Creative fire management can increase habitat for grazing animals in national parks
A recent paper by scientists from Wits University in South Africa shows how creative fire management can increase habitat for wildebeest and other grazing animals in national parks.
The work, published in the Journal of Applied Ecology shows that small, repeated fires can have a concentrating effect on animals, and create ’grazing-lawn ecosystems’ where food quality is higher and herbivores can see predators from further away.
Navashni Govender from the South African National Parks (SANParks) joined up with prof Sally Archibald from Wits University and prof Catherine Parr from the University of Liverpool.
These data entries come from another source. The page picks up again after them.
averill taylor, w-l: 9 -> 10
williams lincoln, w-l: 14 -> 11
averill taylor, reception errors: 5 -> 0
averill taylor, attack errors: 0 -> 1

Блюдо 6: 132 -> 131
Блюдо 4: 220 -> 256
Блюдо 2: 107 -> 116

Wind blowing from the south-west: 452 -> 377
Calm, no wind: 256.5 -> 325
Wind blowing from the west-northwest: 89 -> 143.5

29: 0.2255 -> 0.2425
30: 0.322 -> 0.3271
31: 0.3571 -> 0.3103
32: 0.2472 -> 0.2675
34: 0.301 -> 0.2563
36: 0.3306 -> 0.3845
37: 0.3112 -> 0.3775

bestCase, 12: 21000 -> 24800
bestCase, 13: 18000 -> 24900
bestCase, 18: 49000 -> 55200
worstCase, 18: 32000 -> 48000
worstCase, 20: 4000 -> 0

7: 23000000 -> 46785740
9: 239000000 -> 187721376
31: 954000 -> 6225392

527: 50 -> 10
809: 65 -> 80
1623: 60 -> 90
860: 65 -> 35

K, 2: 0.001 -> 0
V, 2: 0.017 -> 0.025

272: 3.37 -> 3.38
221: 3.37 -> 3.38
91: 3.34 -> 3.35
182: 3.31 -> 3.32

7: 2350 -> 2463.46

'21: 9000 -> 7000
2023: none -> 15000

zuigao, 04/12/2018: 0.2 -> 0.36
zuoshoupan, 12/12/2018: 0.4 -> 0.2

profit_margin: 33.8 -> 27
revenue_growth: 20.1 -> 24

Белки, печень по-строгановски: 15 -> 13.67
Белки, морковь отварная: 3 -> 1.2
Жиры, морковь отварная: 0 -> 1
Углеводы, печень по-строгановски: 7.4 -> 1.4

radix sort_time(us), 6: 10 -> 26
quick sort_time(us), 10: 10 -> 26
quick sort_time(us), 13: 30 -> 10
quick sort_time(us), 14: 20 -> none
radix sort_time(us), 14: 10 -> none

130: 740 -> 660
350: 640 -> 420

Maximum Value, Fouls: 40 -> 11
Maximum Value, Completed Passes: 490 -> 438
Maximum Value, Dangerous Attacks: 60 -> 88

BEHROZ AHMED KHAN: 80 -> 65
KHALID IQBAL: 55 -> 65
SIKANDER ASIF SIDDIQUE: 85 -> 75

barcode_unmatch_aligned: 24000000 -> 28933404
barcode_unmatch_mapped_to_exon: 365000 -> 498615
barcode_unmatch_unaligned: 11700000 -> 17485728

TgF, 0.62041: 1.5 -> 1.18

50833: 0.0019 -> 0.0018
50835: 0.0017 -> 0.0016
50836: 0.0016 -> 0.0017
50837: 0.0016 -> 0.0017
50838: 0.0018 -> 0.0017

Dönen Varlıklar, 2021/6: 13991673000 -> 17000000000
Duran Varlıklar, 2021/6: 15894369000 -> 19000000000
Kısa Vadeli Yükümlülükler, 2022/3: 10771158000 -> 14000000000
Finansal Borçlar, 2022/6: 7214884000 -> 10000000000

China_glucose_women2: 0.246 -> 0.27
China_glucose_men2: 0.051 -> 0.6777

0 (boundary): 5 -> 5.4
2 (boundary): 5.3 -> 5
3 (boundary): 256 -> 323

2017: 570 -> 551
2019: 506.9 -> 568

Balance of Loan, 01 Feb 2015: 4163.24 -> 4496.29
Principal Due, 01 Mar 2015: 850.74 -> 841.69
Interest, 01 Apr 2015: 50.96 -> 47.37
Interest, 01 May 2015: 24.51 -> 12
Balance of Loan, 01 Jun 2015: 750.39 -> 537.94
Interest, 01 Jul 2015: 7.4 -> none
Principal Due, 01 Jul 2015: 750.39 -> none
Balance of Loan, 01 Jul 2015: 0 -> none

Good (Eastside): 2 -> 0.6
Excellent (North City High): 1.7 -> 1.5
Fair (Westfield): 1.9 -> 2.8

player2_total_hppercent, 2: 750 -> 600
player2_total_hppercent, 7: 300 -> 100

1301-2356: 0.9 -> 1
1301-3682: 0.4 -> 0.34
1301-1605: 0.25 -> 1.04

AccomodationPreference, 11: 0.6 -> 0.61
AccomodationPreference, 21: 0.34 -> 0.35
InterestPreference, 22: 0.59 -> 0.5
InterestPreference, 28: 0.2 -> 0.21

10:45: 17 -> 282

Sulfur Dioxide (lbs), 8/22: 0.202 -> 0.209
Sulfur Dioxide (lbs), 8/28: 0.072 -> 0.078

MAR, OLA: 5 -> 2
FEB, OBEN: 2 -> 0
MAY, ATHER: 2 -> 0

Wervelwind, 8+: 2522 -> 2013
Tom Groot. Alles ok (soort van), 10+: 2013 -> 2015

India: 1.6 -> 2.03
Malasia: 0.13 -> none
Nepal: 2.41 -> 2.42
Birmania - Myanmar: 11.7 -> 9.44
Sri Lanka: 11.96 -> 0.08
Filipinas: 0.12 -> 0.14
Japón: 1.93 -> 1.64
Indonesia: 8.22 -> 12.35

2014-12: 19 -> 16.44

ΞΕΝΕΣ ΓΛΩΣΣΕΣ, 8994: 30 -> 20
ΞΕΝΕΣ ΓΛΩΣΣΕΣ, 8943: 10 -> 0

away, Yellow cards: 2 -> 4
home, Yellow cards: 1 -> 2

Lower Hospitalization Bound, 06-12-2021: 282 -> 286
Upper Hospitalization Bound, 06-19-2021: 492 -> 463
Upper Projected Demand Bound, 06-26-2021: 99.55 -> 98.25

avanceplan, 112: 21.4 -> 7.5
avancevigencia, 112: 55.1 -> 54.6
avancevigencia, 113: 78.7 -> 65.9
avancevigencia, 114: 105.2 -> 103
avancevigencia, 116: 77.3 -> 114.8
Together with a team of graduate students and technicians, and with the support of Working on Fire, Govender, Archibald and Parr set up a large-scale experiment near Satara Restcamp in the Kruger Park in 2013.
Over the following three years fires of varying sizes were lit annually in the early- and late-dry season of each year and the type and number of grazers visiting burns was monitored by looking for the presence of dung on burn sites. The response of grass to the grazing herds was also measured with plots that were never burnt, used to compare any changes.
“After 5 years the results are conclusive,” says Archibald. “Our PhD student, Jason Donaldson, has shown that all grazers increase their use of small burns (<25ha) after a fire and that the number of animals on these smaller burns is large enough to keep the grass short and palatable for longer periods.”
Wildebeest remained on these small burns and actively selected them over areas where burns were absent, and grass was taller. The continued high number of wildebeest on small burn patches ultimately kept grass very short (<5 cm) over large areas of the plots and made it impossible for plots to be burnt again. This is in contrast to the large, landscape fires that generally occur in this system, which only create good habitat for wildebeest for a few weeks after the fire.
The collaborators are now investigating whether smaller animals, like grasshoppers, benefit from the management intervention, and have found three families that were unique to short-grazed patches, increasing biodiversity overall.
“The research adds to a growing understanding of the interactions between fire, grazers and grass structure and function in savannas, and highlights the importance of understanding feedback between fire management policies and wild herbivores,” says Donaldson. “The collaborators have been testing this management tool in other ecosystems in Africa, and are also, with collaborators from the University of Pretoria, exploring what this means for rangeland systems where cattle, not wildebeest are the dominant grazers.”
Fire management may seem like a contradictory idea to some, who view it as a destructive force of nature, but humans have been making use of the effect of fire on vegetation structure and animal movement since before the rise of modern man.
Modern-day land managers still rely heavily on fire to manage grasslands in Africa with commercial farmers and migratory pastoralists both burning savannas to provide fresh growth for livestock and to keep areas clear of thick brush.
The Kruger National Park is exploring the possibility of using this new insight to manage the southern Basalt plains, which are notoriously low in animals despite their high soil fertility.